Project leader George Schoneveld
Email g.schoneveld@cgiar.org
Location Congo (democratic Republic), Zambia
Project status ON-GOING
Project start 2015-01-19
Project end 2018-07-13

The project addresses two key development challenges and opportunities concerning Africa's natural resource governance today: the growth of the informal commodity trade and engagement with China. In particular, it focuses on the role of Chinese actors in informal agriculture, mining and timber trade along two fast-developing trade corridors connected to the Indian Ocean. The first corridor is a transit route for commodities, notably timber and minerals, from the Democratic Republic of Congo (DRC) through East Africa for export from Kenya. The second corridor links central southern Africa (Zambia and DRC's Katanga province) to Beira port in Mozambique, from where agricultural products, timber and, increasingly minerals are exported. 
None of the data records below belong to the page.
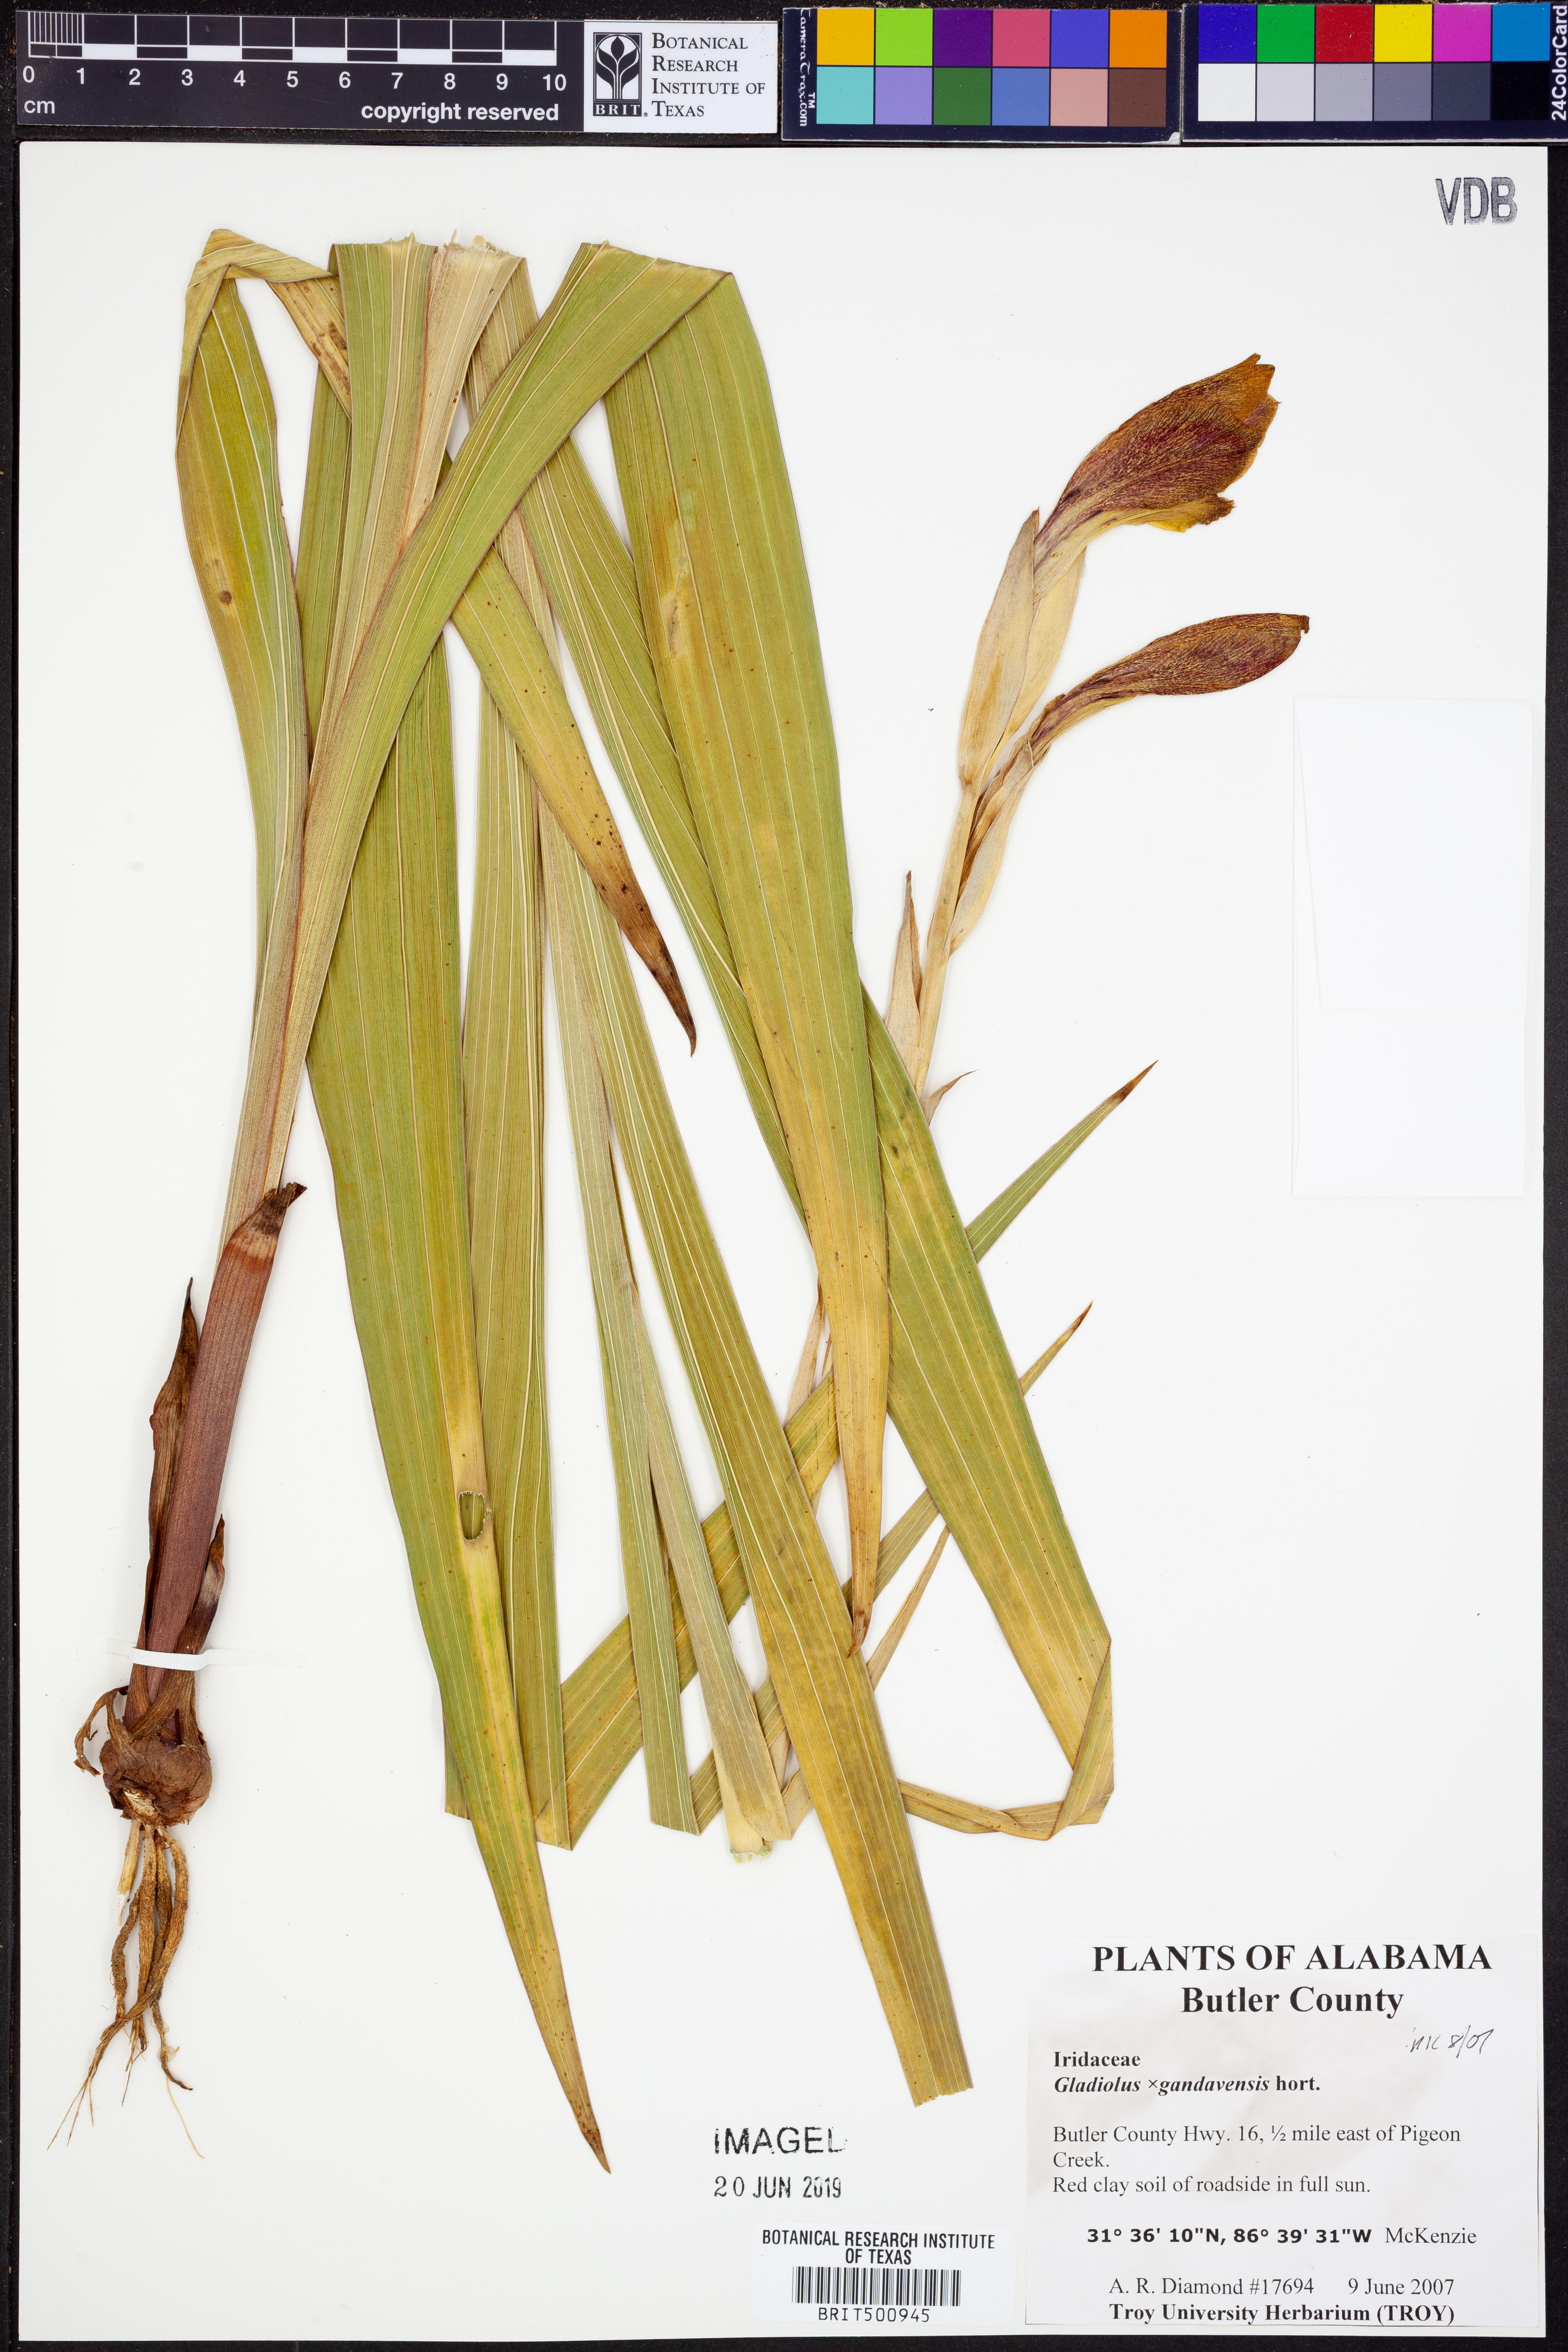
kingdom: Plantae
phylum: Tracheophyta
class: Liliopsida
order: Asparagales
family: Iridaceae
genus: Gladiolus
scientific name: Gladiolus
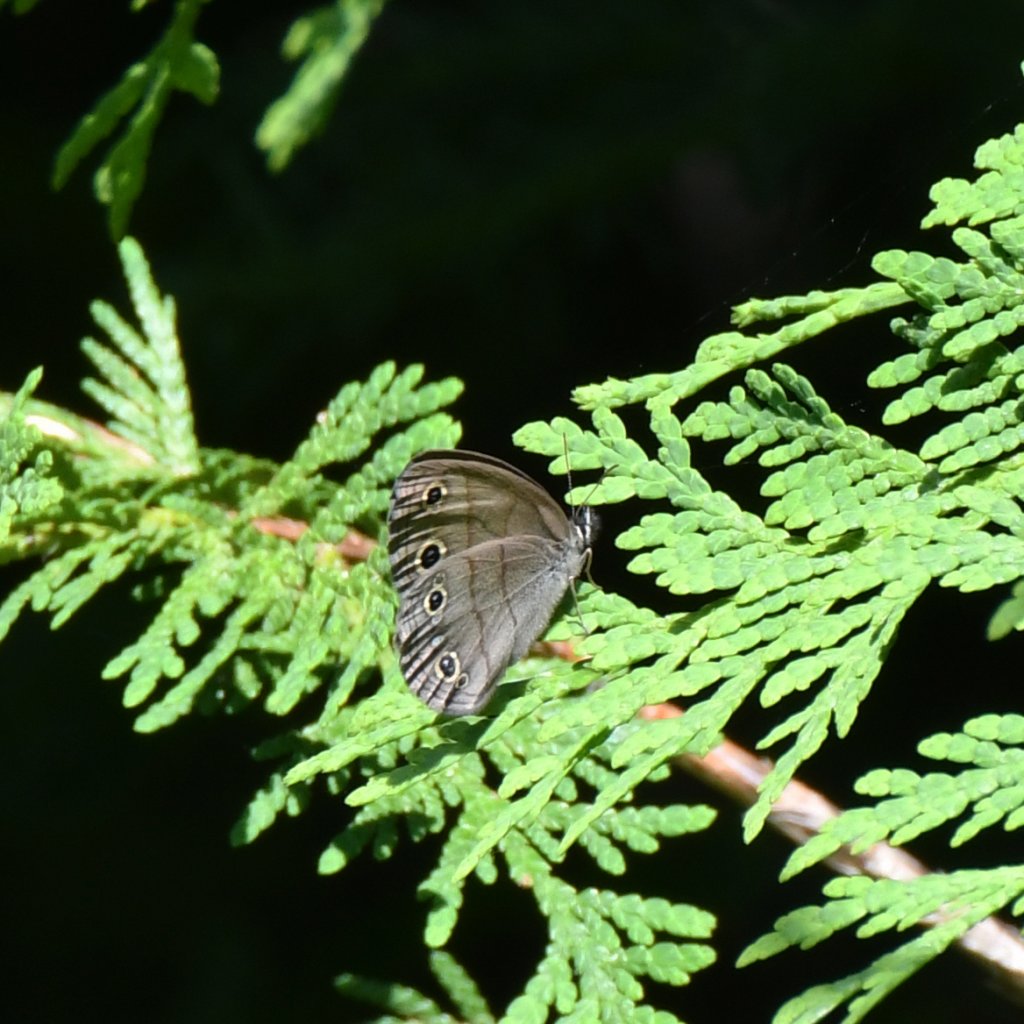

By focusing on these two important trade routes that link Africa's informal natural resource sectors to the ever-growing Chinese market, this work  provides new insights into natural resource governance, global trade patterns, and the positive and deleterious effects of informal resource exploitation on local poverty and sustainability. This work builds on other efforts by IIED and CIFOR on these topics, and expands and deepens research in the area whilst using a well-connected policy network to achieve impact.